Segment Start: The data

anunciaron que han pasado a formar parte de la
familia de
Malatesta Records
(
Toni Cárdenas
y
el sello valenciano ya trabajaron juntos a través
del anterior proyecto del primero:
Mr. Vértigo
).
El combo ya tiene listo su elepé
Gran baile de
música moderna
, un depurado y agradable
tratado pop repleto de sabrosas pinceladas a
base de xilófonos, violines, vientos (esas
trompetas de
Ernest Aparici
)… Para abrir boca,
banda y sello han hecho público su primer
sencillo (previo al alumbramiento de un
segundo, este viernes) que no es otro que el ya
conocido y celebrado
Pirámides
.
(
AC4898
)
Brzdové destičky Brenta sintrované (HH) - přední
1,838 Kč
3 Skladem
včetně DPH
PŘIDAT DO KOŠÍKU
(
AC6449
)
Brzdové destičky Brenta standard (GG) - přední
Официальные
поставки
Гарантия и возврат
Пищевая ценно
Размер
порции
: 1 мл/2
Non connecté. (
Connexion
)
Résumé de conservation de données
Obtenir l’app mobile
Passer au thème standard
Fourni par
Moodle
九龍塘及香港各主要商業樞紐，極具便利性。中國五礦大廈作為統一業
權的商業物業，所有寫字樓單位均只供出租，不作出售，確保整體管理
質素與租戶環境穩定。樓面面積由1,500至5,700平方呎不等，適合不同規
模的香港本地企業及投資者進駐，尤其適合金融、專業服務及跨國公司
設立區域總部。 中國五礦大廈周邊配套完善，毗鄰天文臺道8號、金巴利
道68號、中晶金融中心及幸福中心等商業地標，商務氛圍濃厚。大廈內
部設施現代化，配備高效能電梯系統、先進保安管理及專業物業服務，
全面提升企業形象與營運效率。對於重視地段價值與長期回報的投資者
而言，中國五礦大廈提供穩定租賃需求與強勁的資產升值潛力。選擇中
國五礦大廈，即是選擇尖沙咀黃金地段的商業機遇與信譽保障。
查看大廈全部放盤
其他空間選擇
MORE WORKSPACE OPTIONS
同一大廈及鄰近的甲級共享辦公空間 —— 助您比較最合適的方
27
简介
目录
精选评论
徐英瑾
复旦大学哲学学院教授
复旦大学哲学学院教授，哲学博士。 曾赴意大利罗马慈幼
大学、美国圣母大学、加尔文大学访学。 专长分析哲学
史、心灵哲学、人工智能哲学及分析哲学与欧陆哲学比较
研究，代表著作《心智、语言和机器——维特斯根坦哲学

Segment End: The data

Print every line of the items above without any change, keeping the original order.

anunciaron que han pasado a formar parte de la
familia de
Malatesta Records
(
Toni Cárdenas
y
el sello valenciano ya trabajaron juntos a través
del anterior proyecto del primero:
Mr. Vértigo
).
El combo ya tiene listo su elepé
Gran baile de
música moderna
, un depurado y agradable
tratado pop repleto de sabrosas pinceladas a
base de xilófonos, violines, vientos (esas
trompetas de
Ernest Aparici
)… Para abrir boca,
banda y sello han hecho público su primer
sencillo (previo al alumbramiento de un
segundo, este viernes) que no es otro que el ya
conocido y celebrado
Pirámides
.
(
AC4898
)
Brzdové destičky Brenta sintrované (HH) - přední
1,838 Kč
3 Skladem
včetně DPH
PŘIDAT DO KOŠÍKU
(
AC6449
)
Brzdové destičky Brenta standard (GG) - přední
Официальные
поставки
Гарантия и возврат
Пищевая ценно
Размер
порции
: 1 мл/2
Non connecté. (
Connexion
)
Résumé de conservation de données
Obtenir l’app mobile
Passer au thème standard
Fourni par
Moodle
九龍塘及香港各主要商業樞紐，極具便利性。中國五礦大廈作為統一業
權的商業物業，所有寫字樓單位均只供出租，不作出售，確保整體管理
質素與租戶環境穩定。樓面面積由1,500至5,700平方呎不等，適合不同規
模的香港本地企業及投資者進駐，尤其適合金融、專業服務及跨國公司
設立區域總部。 中國五礦大廈周邊配套完善，毗鄰天文臺道8號、金巴利
道68號、中晶金融中心及幸福中心等商業地標，商務氛圍濃厚。大廈內
部設施現代化，配備高效能電梯系統、先進保安管理及專業物業服務，
全面提升企業形象與營運效率。對於重視地段價值與長期回報的投資者
而言，中國五礦大廈提供穩定租賃需求與強勁的資產升值潛力。選擇中
國五礦大廈，即是選擇尖沙咀黃金地段的商業機遇與信譽保障。
查看大廈全部放盤
其他空間選擇
MORE WORKSPACE OPTIONS
同一大廈及鄰近的甲級共享辦公空間 —— 助您比較最合適的方
27
简介
目录
精选评论
徐英瑾
复旦大学哲学学院教授
复旦大学哲学学院教授，哲学博士。 曾赴意大利罗马慈幼
大学、美国圣母大学、加尔文大学访学。 专长分析哲学
史、心灵哲学、人工智能哲学及分析哲学与欧陆哲学比较
研究，代表著作《心智、语言和机器——维特斯根坦哲学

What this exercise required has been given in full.